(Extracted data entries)
* * * *
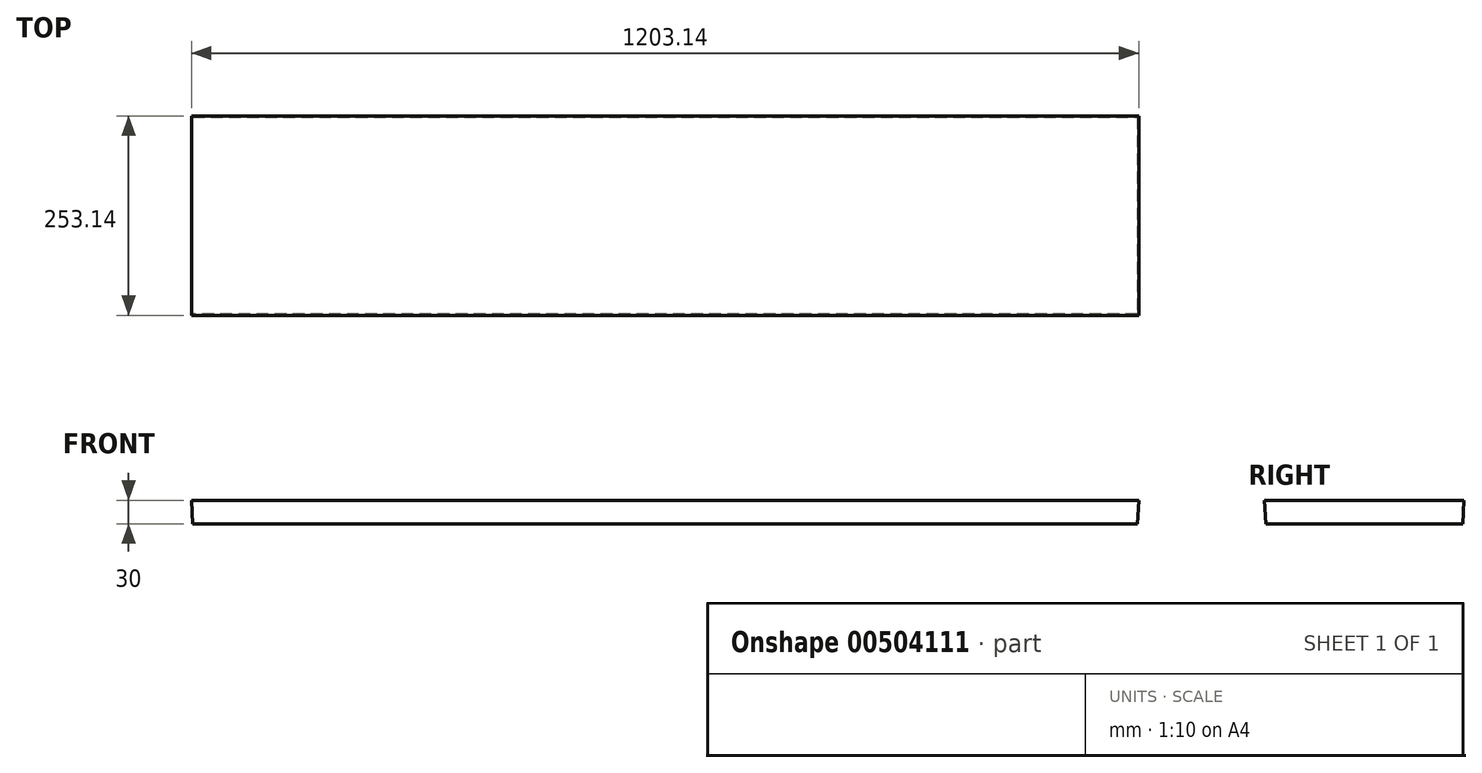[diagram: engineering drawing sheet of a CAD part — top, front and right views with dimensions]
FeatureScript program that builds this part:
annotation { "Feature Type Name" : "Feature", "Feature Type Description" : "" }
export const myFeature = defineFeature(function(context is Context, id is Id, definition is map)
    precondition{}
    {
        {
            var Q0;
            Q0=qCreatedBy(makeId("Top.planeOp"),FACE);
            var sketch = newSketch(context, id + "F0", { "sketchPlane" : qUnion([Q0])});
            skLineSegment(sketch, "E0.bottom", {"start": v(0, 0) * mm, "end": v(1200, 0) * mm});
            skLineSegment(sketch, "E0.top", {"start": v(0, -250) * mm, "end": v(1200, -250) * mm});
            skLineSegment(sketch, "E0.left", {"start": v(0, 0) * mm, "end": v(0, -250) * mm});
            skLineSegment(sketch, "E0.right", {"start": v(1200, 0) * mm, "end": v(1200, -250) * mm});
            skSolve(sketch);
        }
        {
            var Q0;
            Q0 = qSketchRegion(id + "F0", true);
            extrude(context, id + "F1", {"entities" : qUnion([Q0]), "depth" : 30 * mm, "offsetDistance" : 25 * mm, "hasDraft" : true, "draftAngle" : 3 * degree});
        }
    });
* * * *
Rewrite the records above as a JSON list of strings with one string per line, omitting blank lines. Leave the pictures out of the answer.

SOLUTION TO THIS EXERCISE>
[
  "[diagram: engineering drawing sheet of a CAD part — top, front and right views with dimensions]",
  "FeatureScript program that builds this part:",
  "annotation { \"Feature Type Name\" : \"Feature\", \"Feature Type Description\" : \"\" }",
  "export const myFeature = defineFeature(function(context is Context, id is Id, definition is map)",
  "    precondition{}",
  "    {",
  "        {",
  "            var Q0;",
  "            Q0=qCreatedBy(makeId(\"Top.planeOp\"),FACE);",
  "            var sketch = newSketch(context, id + \"F0\", { \"sketchPlane\" : qUnion([Q0])});",
  "            skLineSegment(sketch, \"E0.bottom\", {\"start\": v(0, 0) * mm, \"end\": v(1200, 0) * mm});",
  "            skLineSegment(sketch, \"E0.top\", {\"start\": v(0, -250) * mm, \"end\": v(1200, -250) * mm});",
  "            skLineSegment(sketch, \"E0.left\", {\"start\": v(0, 0) * mm, \"end\": v(0, -250) * mm});",
  "            skLineSegment(sketch, \"E0.right\", {\"start\": v(1200, 0) * mm, \"end\": v(1200, -250) * mm});",
  "            skSolve(sketch);",
  "        }",
  "        {",
  "            var Q0;",
  "            Q0 = qSketchRegion(id + \"F0\", true);",
  "            extrude(context, id + \"F1\", {\"entities\" : qUnion([Q0]), \"depth\" : 30 * mm, \"offsetDistance\" : 25 * mm, \"hasDraft\" : true, \"draftAngle\" : 3 * degree});",
  "        }",
  "    });"
]